═══ DATA PROVIDED

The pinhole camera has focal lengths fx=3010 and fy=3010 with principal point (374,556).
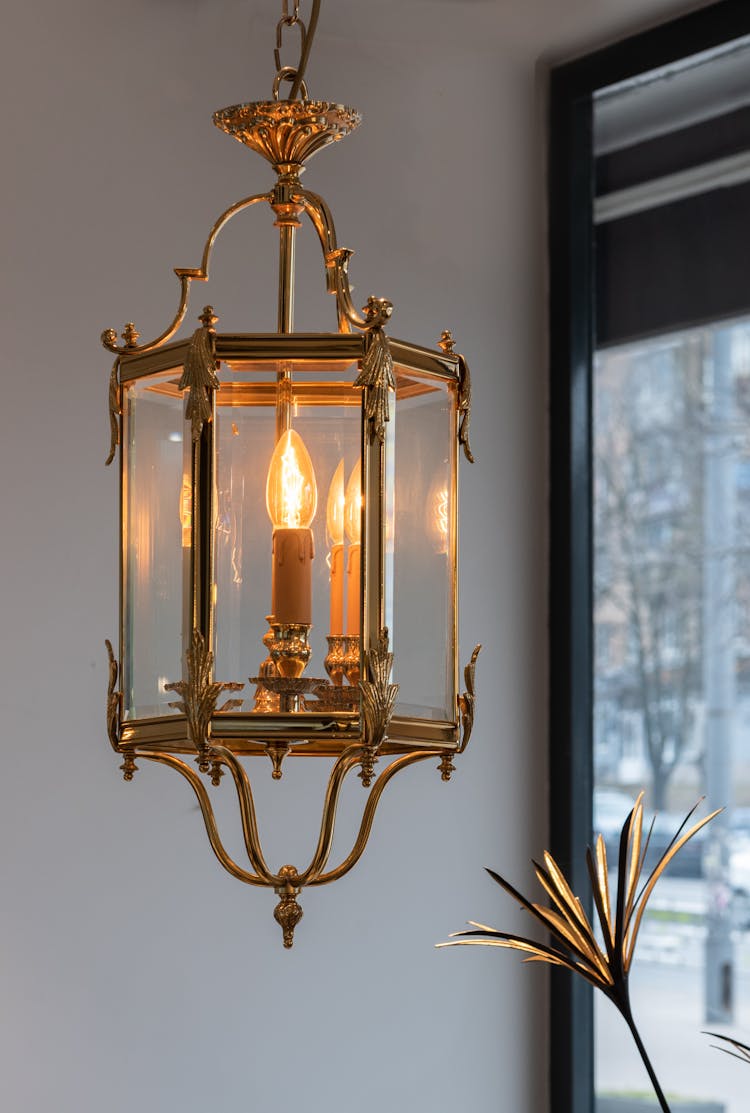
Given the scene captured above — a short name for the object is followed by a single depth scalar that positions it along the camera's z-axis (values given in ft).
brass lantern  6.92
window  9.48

══════
═══ DATA PROVIDED

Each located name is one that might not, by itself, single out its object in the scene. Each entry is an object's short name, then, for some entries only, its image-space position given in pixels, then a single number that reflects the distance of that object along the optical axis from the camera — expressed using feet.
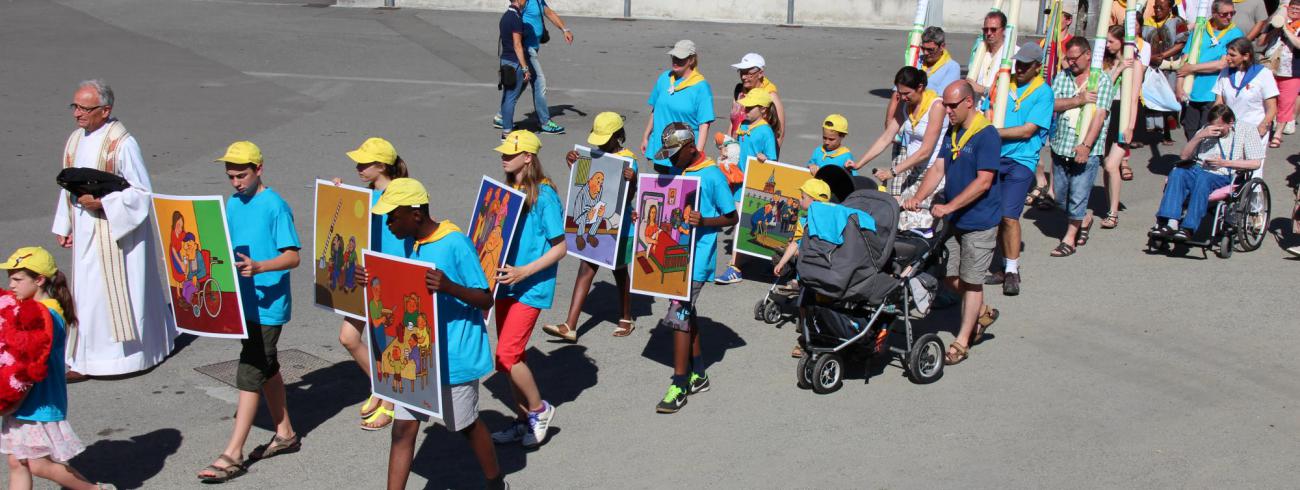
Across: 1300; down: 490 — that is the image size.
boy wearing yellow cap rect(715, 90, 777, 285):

══════

Which lines of the records above contain the word "along"? Report each one in full.

■ EXERCISE OUTPUT:
Given the scene captured above — a short name for the object is followed by a single depth scalar that positions it along the camera's z-axis (values given in ft).
Each located name is one that might not, by itself, single out its object in the scene. Each entry is an object's short name, then, for some entries only, its image-space position given in pixels, then a single number that reflects the distance of that object along the optical axis from the camera — expressed using feet.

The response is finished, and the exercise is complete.